Abstract: As one of the classical traditional Chinese medicine (TCM) prescriptions in treating gynecological tumors, Guizhi Fuling Decoction (GFD) has been used to treat breast cancer (BRCA). Nonetheless, the potential molecular mechanism remains unclear so far. Therefore, systems pharmacology was used in combination with high throughput sequencing-based high throughput screening (HTS(2)) assay and bioinformatic technologies in this study to investigate the molecular mechanisms of GFD in treating BRCA. By computationally analyzing 76 active ingredients in GFD, 38 potential therapeutic targets were predicted and significantly enriched in the "pathways in cancer". Meanwhile, experimental analysis was carried out to examine changes in the expression levels of 308 genes involved in the "pathways in cancer" in BRCA cells treated by five herbs of GFD utilizing HTS(2) platform, and 5 key therapeutic targets, including HRAS, EGFR, PTK2, SOS1, and ITGB1, were identified. The binding mode of active compounds to these five targets was analyzed by molecular docking and molecular dynamics simulation.

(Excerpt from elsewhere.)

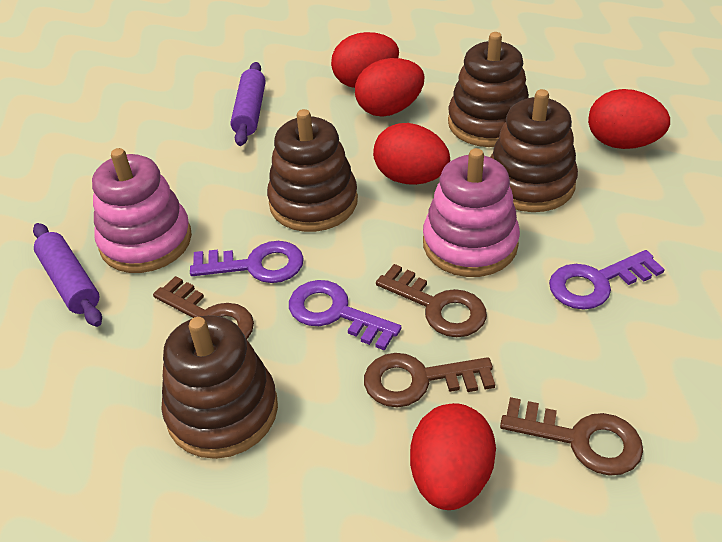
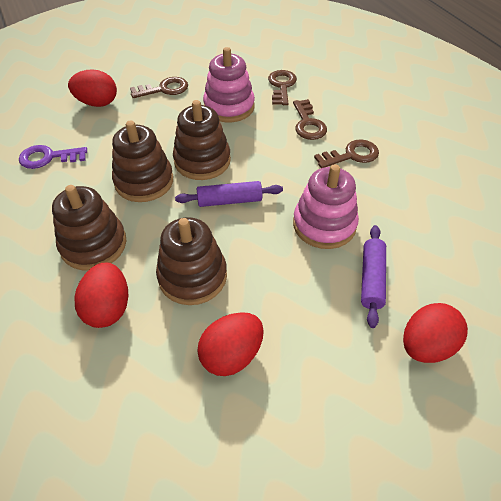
purple key: 3 -> 1
red egg: 5 -> 4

It was found after integrating the computational and experimental data that, GFD possessed the anti-proliferation, pro-apoptosis, and anti-angiogenesis activities mainly through regulating the PI3K and the MAPK signaling pathways to inhibit BRCA. Besides, consistent with the TCM theory about the synergy of Cinnamomi Ramulus (Guizhi) by Cortex Moutan (Mudanpi) in GFD, both of these two herbs acted on the same targets and pathways. Taken together, the combined application of computational systems pharmacology techniques and experimental HTS(2) platform provides a practical research strategy to investigate the functional and biological mechanisms of the complicated TCM prescriptions.